'Spaghetti' to sandwiches: Durbanites get inventive with ice cream

Shelley Seid speaks to the (ice) cream of the crop - three young entrepreneurs who are designing frozen treats with a twist

26 July 2017 - 12:01 By Shelley Seid
Zakeeya Mitha, owner of Sugarlicious, with a unicorn tears macaron and a burfee macaron.
Zakeeya Mitha, owner of Sugarlicious, with a unicorn tears macaron and a burfee macaron.
Image: Jackie Clausen

Zakeeya Mitha of Sugarlicious

Bubbly patisserie chef Zakeeya Mitha has taken the country by storm with Sugarlicious, her stylish, delicious, ice cream-filled macarons.

She started small in 2013, selling her products at an Umhlanga market. Since then she has opened a Durban outlet and delivers to Johannesburg and Cape Town.

Standard flavours include Nutella, mint, Milo and Bombay Crush, and there are also macarons dipped in premium Belgian chocolate with roasted peanuts.

"A lot of the adults buy what I thought would be the kiddie flavours - Cotton Candy is a best seller," says Mitha, whose husband manages the business and is her "test kitchen".

The ice cream macarons are perfect as dessert at a dinner function and Mitha provides containers packed with dry ice that keep macarons at the correct temperature for long enough to get them home and into the freezer. There is plenty of Sugarlicious online business too.

"This year our Eid orders went crazy. Within four days we had to close as we had reached our limit."

The Burfi flavour macaron that she had created for Eid proved so popular that it has joined her permanent menu.

Jordan Buckley of Sweet Dream

Rugby player, BComm student and artisanal ice cream vendor - that's 19-year-old Jordan Buckley. As far as he is concerned, there is nothing odd about the combination.

"I've always been business-inclined. I sold clothing when I was in matric and last year I was keen to get a food truck. Then I went to Cape Town and saw how people were going crazy for artisanal ice cream.

"I thought how hard can it be to make?"

Jordan Buckley with one of his artisanal ice creams.
Jordan Buckley with one of his artisanal ice creams.
Image: Jackie Clausen

Buckley put his back into it, researching and experimenting with recipes. The result is Sweet Dream, an ice cream/gelato combination.

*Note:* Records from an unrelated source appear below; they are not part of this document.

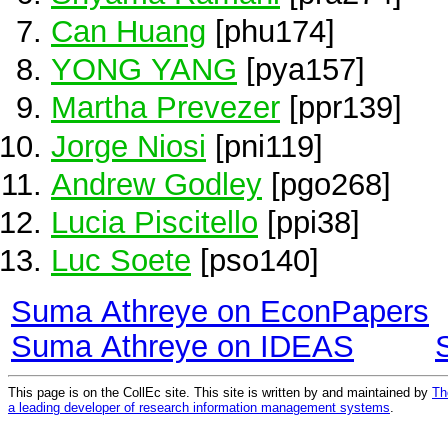
Can Huang
[phu174]
YONG YANG
[pya157]
Martha Prevezer
[ppr139]
Jorge Niosi
[pni119]
Andrew Godley
[pgo268]
Lucia Piscitello
[ppi38]
Luc Soete
[pso140]
Suma Athreye on EconPapers
Suma Athreye on IDEAS
This page is on the CollEc site. This site is written by and maintained by
Th
a leading developer of research information management systems
.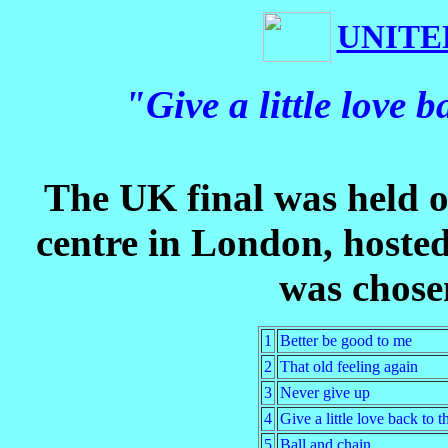
UNITE
"Give a little love
The UK final was held 
centre in London, hoste
was chosen
1
Better be good to me
2
That old feeling again
3
Never give up
4
Give a little love back to 
5
Ball and chain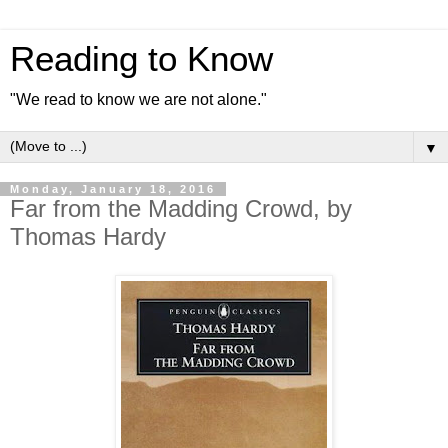
Reading to Know
"We read to know we are not alone."
▼
Monday, January 18, 2016
Far from the Madding Crowd, by
Thomas Hardy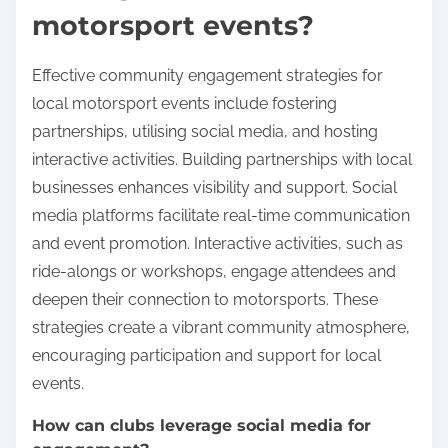
motorsport events?
Effective community engagement strategies for
local motorsport events include fostering
partnerships, utilising social media, and hosting
interactive activities. Building partnerships with local
businesses enhances visibility and support. Social
media platforms facilitate real-time communication
and event promotion. Interactive activities, such as
ride-alongs or workshops, engage attendees and
deepen their connection to motorsports. These
strategies create a vibrant community atmosphere,
encouraging participation and support for local
events.
How can clubs leverage social media for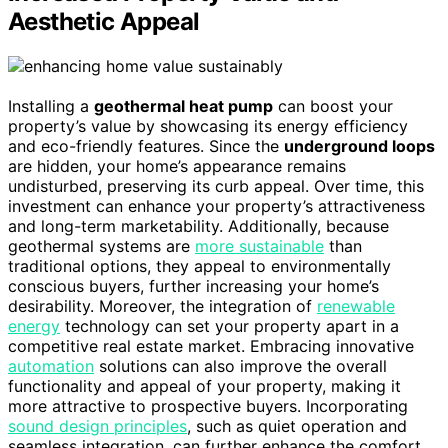
Aesthetic Appeal
Installing a
geothermal heat pump
can boost your
property’s value by showcasing its energy efficiency
and eco-friendly features. Since the
underground loops
are hidden, your home’s appearance remains
undisturbed, preserving its curb appeal. Over time, this
investment can enhance your property’s attractiveness
and long-term marketability. Additionally, because
geothermal systems are
more sustainable
than
traditional options, they appeal to environmentally
conscious buyers, further increasing your home’s
desirability. Moreover, the integration of
renewable
energy
technology can set your property apart in a
competitive real estate market. Embracing innovative
automation
solutions can also improve the overall
functionality and appeal of your property, making it
more attractive to prospective buyers. Incorporating
sound design principles
, such as quiet operation and
seamless integration, can further enhance the comfort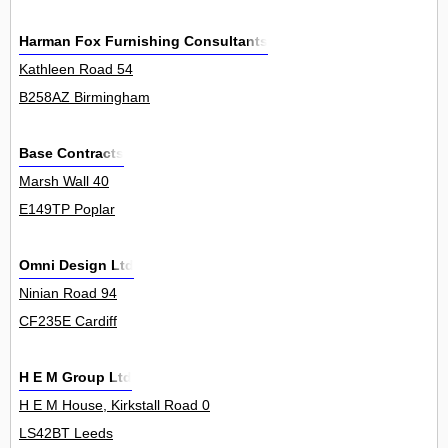
Harman Fox Furnishing Consultants
Kathleen Road 54
B258AZ Birmingham
Base Contracts
Marsh Wall 40
E149TP Poplar
Omni Design Ltd
Ninian Road 94
CF235E Cardiff
H E M Group Ltd
H E M House, Kirkstall Road 0
LS42BT Leeds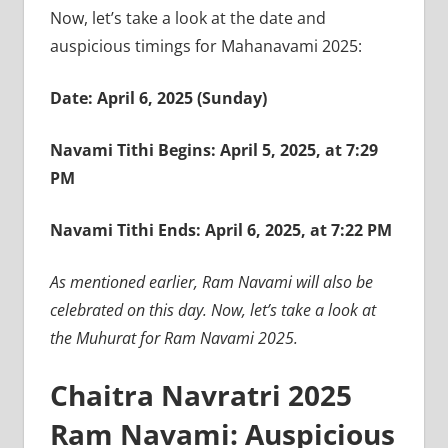
Now, let’s take a look at the date and
auspicious timings for Mahanavami 2025:
Date: April 6, 2025 (Sunday)
Navami Tithi Begins: April 5, 2025, at 7:29
PM
Navami Tithi Ends: April 6, 2025, at 7:22 PM
As mentioned earlier, Ram Navami will also be
celebrated on this day. Now, let’s take a look at
the Muhurat for Ram Navami 2025.
Chaitra Navratri 2025
Ram Navami: Auspicious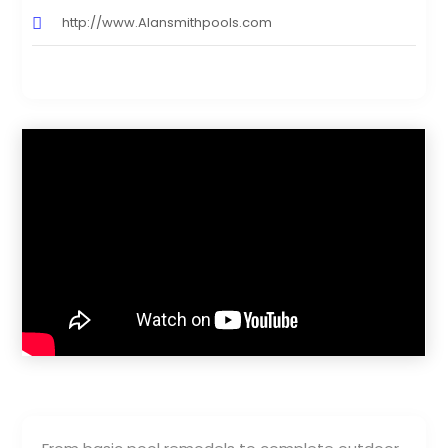
http://www.Alansmithpools.com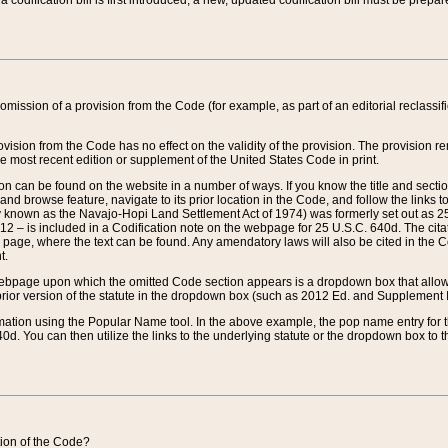
 codification bill is first introduced, a new, updated codification bill must be prepa
omission of a provision from the Code (for example, as part of an editorial reclassific
vision from the Code has no effect on the validity of the provision. The provision rem
he most recent edition or supplement of the United States Code in print.
sion can be found on the website in a number of ways. If you know the title and sect
nd browse feature, navigate to its prior location in the Code, and follow the links to 
y known as the Navajo-Hopi Land Settlement Act of 1974) was formerly set out as 25 
712 – is included in a Codification note on the webpage for 25 U.S.C. 640d. The cita
 page, where the text can be found. Any amendatory laws will also be cited in the Codi
t.
e webpage upon which the omitted Code section appears is a dropdown box that allows
ior version of the statute in the dropdown box (such as 2012 Ed. and Supplement III) wi
rmation using the Popular Name tool. In the above example, the pop name entry for th
d. You can then utilize the links to the underlying statute or the dropdown box to t
ction of the Code?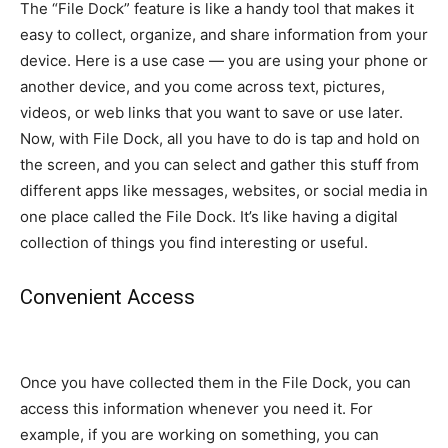
The “File Dock” feature is like a handy tool that makes it
easy to collect, organize, and share information from your
device. Here is a use case — you are using your phone or
another device, and you come across text, pictures,
videos, or web links that you want to save or use later.
Now, with File Dock, all you have to do is tap and hold on
the screen, and you can select and gather this stuff from
different apps like messages, websites, or social media in
one place called the File Dock. It’s like having a digital
collection of things you find interesting or useful.
Convenient Access
Once you have collected them in the File Dock, you can
access this information whenever you need it. For
example, if you are working on something, you can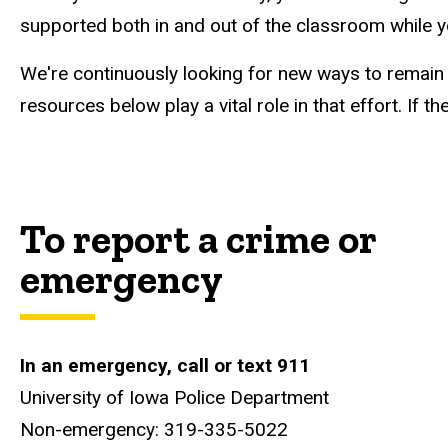
supported both in and out of the classroom while 
We're continuously looking for new ways to remain
resources below play a vital role in that effort. If
To report a crime or
emergency
In
an
emergency,
call or text
911
University of Iowa Police Department
Non-emergency: 319-335-5022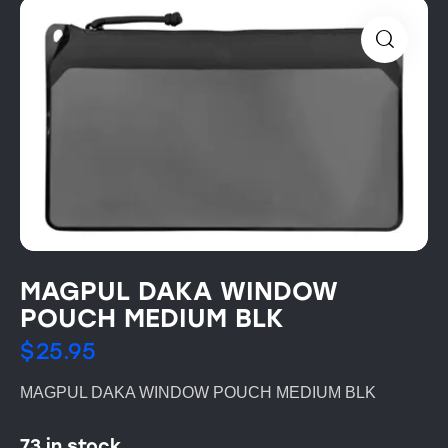
MAGPUL DAKA WINDOW
POUCH MEDIUM BLK
$
25.95
MAGPUL DAKA WINDOW POUCH MEDIUM BLK
73 in stock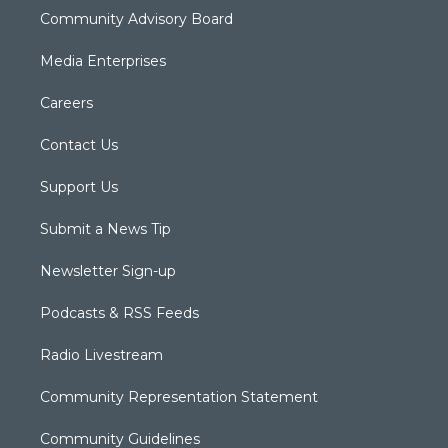
Community Advisory Board
Media Enterprises
Careers
Contact Us
Support Us
Submit a News Tip
Newsletter Sign-up
Podcasts & RSS Feeds
Radio Livestream
Community Representation Statement
Community Guidelines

"It's smoother than standard ice cream and it is frozen at lower temperatures," he says.

"At times I've stayed up until 2am making stock and developing flavours."

He now has nine different ice creams and only uses natural, fresh products.

"I use free-range egg yolks and fresh cream. The flavours are natural - I would never use syrups."

His strawberry ice cream is made from pulped roasted strawberries, his granadilla ice cream is hand-sieved to remove the pips.

He says his salted caramel, choc mint and peanut butter are bestsellers.

Buckley has a stand at the Morning Trade market in Station Drive and sells and delivers one-litre tubs in and around Durban.

Yaseera Essack Carrim of Eish Kream

Yaseera Essack Carrim studied fashion design and ran her own successful clothing brand until marriage and babies came along. As the kids grew up Essack Carrim wanted to "do something".

While on a trip overseas she stumbled across a cold press "spaghetti" ice cream and fell in love with the idea.

The concept of long, spaghetti-like strands of soft ice cream curled into a cup or cone is as much fun as the brand's name: Eish Kream.

Yaseera Essack Carrim's spaghetti-like Eish Kream.
Yaseera Essack Carrim's spaghetti-like Eish Kream.
Image: Supplied

But it's more than just a gimmick. She has spent over a year refining textures and flavours.

"I play with different flavours, I work on the colour, then I have a range of people taste and when I am happy I write out the recipe."

Among her 12 flavours are charcoal, bubblegum, chocochino and sweet cream and lime.

Essack Carrim says she has been overwhelmed by the response to her product. It can be found in outlets around Johannesburg and Durban.